En 2018, le groupe Condé Nast a annoncé arrêter toute collaboration avec Mario Testino et Bruce Weber. Le photographe péruvien est accusé de harcèlement sexuel quant à Bruce Weber, il est accusé d' »exploitation sexuelle » et d' »agression sexuelle ». De son côté, Anna Wintour, rédactrice en chef de Vogue, s’est engagé à n’embaucher que des modèles âgés d’au moins 18 ans et d’interdire la consommation d’alcool sur les shoots.
Des projets, hashtags et associations voient graduellement le jour, comme #MyJobShouldntIncludeAbuse, The Modest Alliance et sa charte de conduite, le “Respect Program”.
Quelques jours avant le “scandale Elite”, Emily Ratajkowski signait une lettre ouverte dans le magazine The Cut, où elle racontait avoir été violée par le photographe Jonathan Leder en 2012. Elle y dépeint une culture d’agression comparable à une forme de rançon payée au photographe en échange de la visibilité. “Je savais qu’il fallait à tout prix impressionner le photographe, qu’il me trouve la plus belle, la sexy de toutes, qu’il me préfère” confie-t-elle, peignant ainsi une relation de domination et de déshumanisation faite norme.
Des témoignages et puis, plus rien
Malgré la multiplication de prises de parole actuelles qui semblent aussi motivantes qu’urgentes, le site Business of Fashion s’interroge sur un effet de mode superficiel plutôt qu’une véritable prise de conscience par l’industrie.
Effectivement, deux ans après leur boycott très médiatique par Condé Nast, Weber et Testino semblent intouchables. Le premier a signé en 2019 un documentaire sorti en salle sur Robert Mitchum, et continue de travailler pour la presse indépendante. Quant à Mario Testino, il expose ses clichés dans diverses galeries, tire le portrait de Kim Kardashian et publie cette année un ouvrage chez Taschen.
Pour le compte Instagram Diet Prada, qui dénonce les abus dans la mode, ces collaborations “démontrent un soutien public qui discrédite l’expérience de survivant·es et permet la perpétuation d’un tel comportement.”

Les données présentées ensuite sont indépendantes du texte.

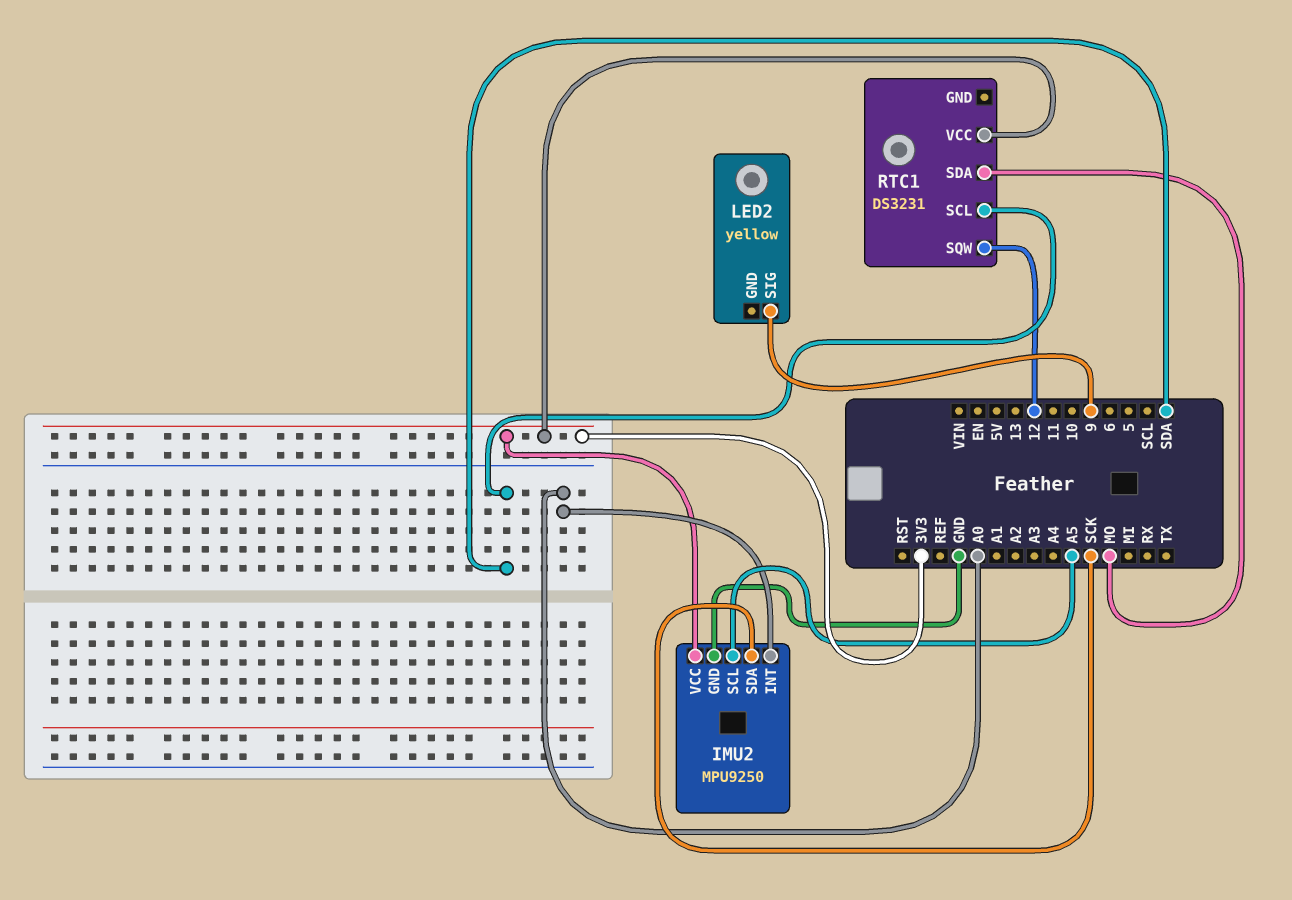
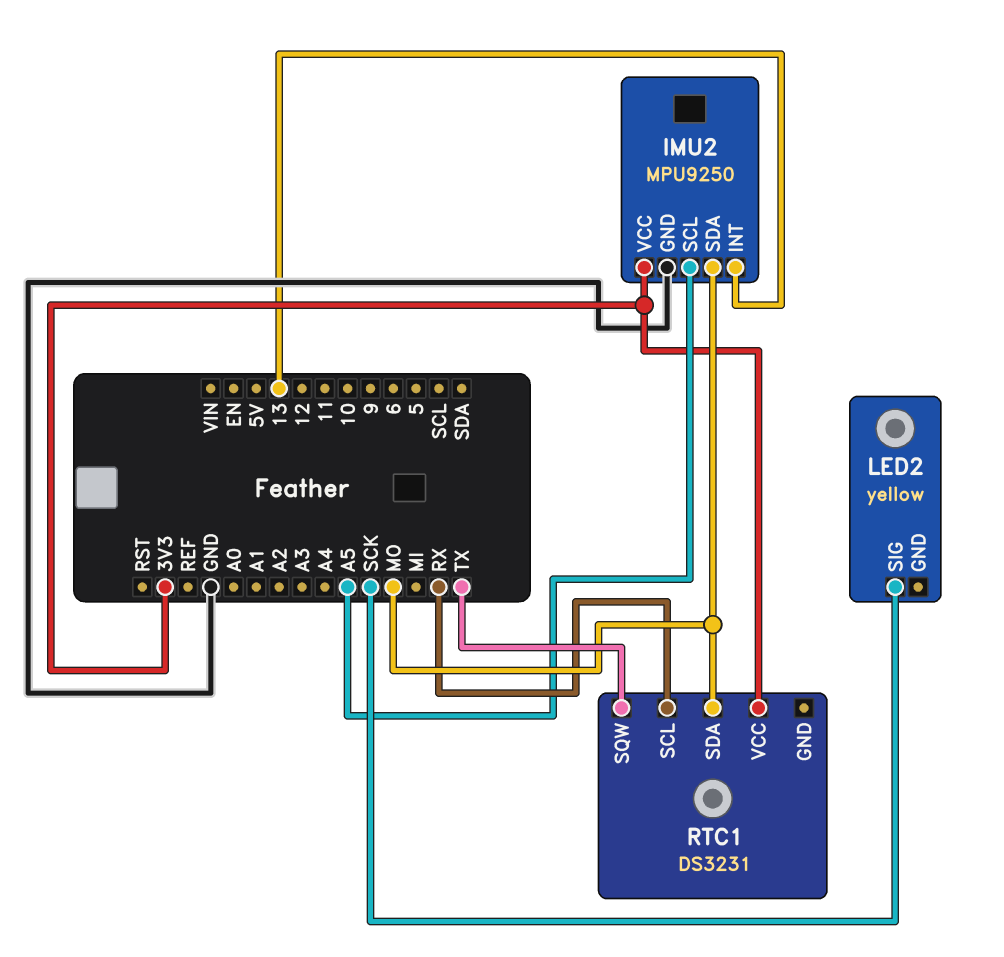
IMU2 pin INT: A0 -> 13
IMU2 pin SDA: SCK -> MO
LED2 pin SIG: 9 -> SCK
RTC1 pin SCL: SDA -> RX
RTC1 pin SQW: 12 -> TX

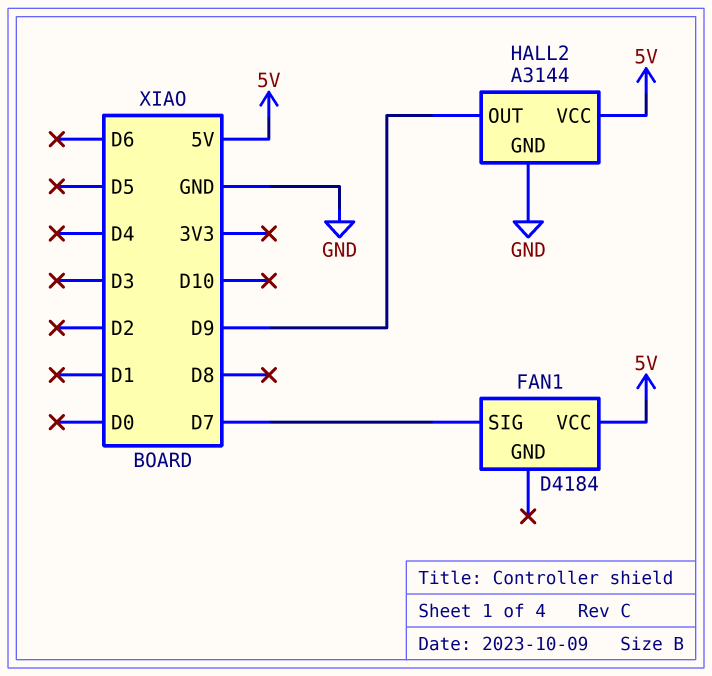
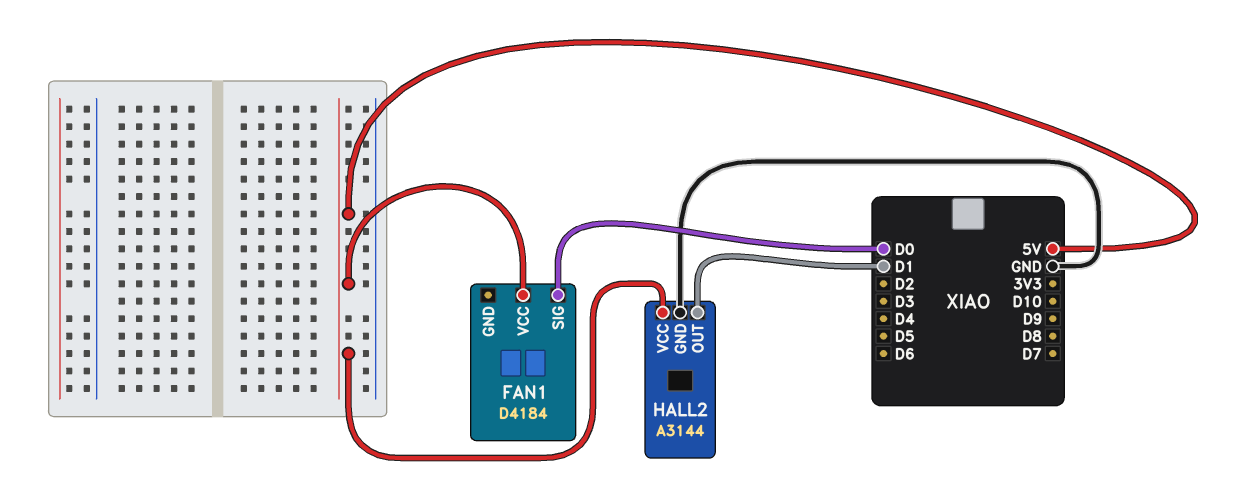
FAN1 pin SIG: D7 -> D0
HALL2 pin OUT: D9 -> D1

D’autres photographes de mode et notamment Terry Richardson et Patrick Demarchelier ont également été accusés d' »agression sexuelle » par les mannequins Charlotte Waters et Emma Appleton pour le premier et de « harcèlement sexuel » pour le second. Leurs actes semblent tolérés comme un dommage collatéral de leur talent. “A la fois Christ et criminel” pour reprendre les mots de l’historien Claude Cernuschi, ils semblent exemptés de normes et lois du commun des mortels.
Dans un milieu qui a fréquemment érotisé les violences faites aux femmes (comme la campagne inspirée par viol en gang bang chez Dolce & Gabbana), la place de la femme continue tristement de refléter les fantasmes et les non-dits de la société.